*EXERCISE*
Look over the entries that follow. Report how many lines contain "управления", with nothing else.

Segment Start: THE INPUT

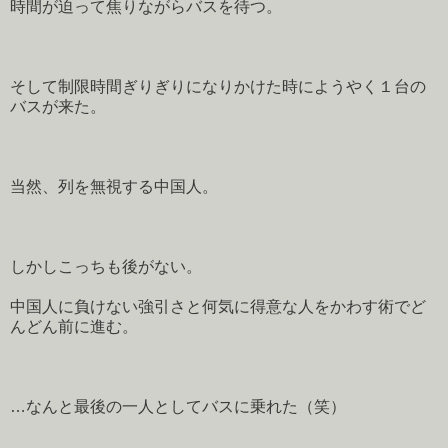
時間が迫って焦りながらバスを待つ。
そして制限時間ぎりぎりになりかけた時にようやく１台の
バスが来た。
当然、列を無視する中国人。
しかしこっちも後がない。
中国人に負けない強引さと何気に得意な人をかわす術でど
んどん前に進む。
…なんと最後の一人としてバスに乗れた（笑）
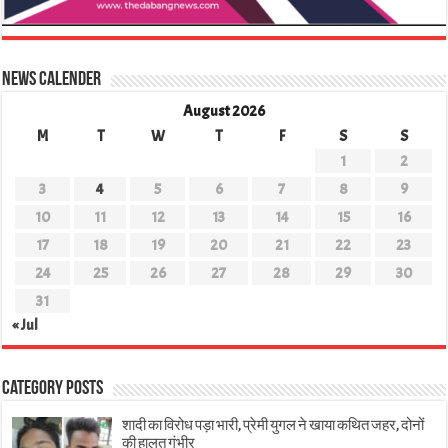
News Calender
August 2026
M
T
W
T
F
S
S
1
2
3
4
5
6
7
8
9
10
11
12
13
14
15
16
17
18
19
20
21
22
23
24
25
26
27
28
29
30
31
« Jul
Category Posts
शादी का विरोध पड़ा भारी, प्रेमी युगल ने खाया कथित जहर, दोनों
की हालत गंभीर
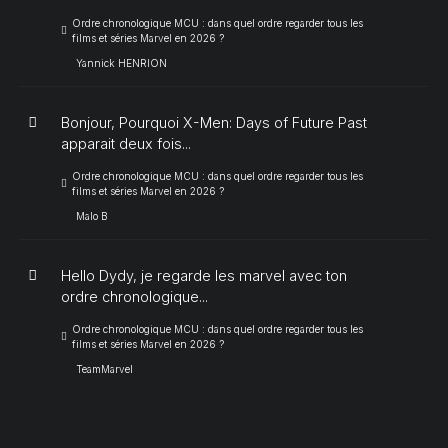
Ordre chronologique MCU : dans quel ordre regarder tous les
films et séries Marvel en 2026 ?
Yannick HENRION
Bonjour, Pourquoi X-Men: Days of Future Past
apparait deux fois...
Ordre chronologique MCU : dans quel ordre regarder tous les
films et séries Marvel en 2026 ?
Malo B
Hello Dydy, je regarde les marvel avec ton
ordre chronologique...
Ordre chronologique MCU : dans quel ordre regarder tous les
films et séries Marvel en 2026 ?
TeamMarvel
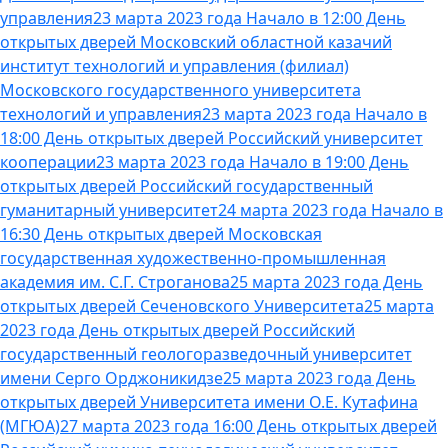
управления
23 марта 2023 года Начало в 12:00 День
открытых дверей Московский областной казачий
институт технологий и управления (филиал)
Московского государственного университета
технологий и управления
23 марта 2023 года Начало в
18:00 День открытых дверей Российский университет
кооперации
23 марта 2023 года Начало в 19:00 День
открытых дверей Российский государственный
гуманитарный университет
24 марта 2023 года Начало в
16:30 День открытых дверей Московская
государственная художественно-промышленная
академия им. С.Г. Строганова
25 марта 2023 года День
открытых дверей Сеченовского Университета
25 марта
2023 года День открытых дверей Российский
государственный геологоразведочный университет
имени Серго Орджоникидзе
25 марта 2023 года День
открытых дверей Университета имени О.Е. Кутафина
(МГЮА)
27 марта 2023 года 16:00 День открытых дверей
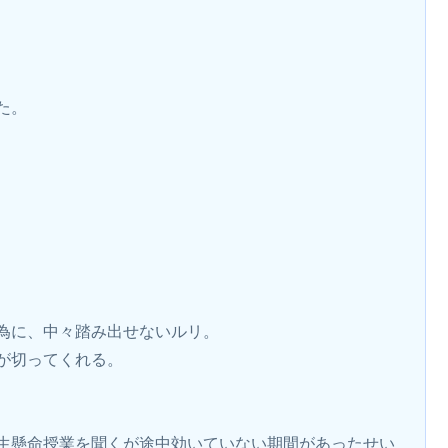
た。
為に、中々踏み出せないルリ。
が切ってくれる。
生懸命授業を聞くが途中効いていない期間があったせい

Segment End: THE INPUT

*ANSWER FOR THE TASK*
3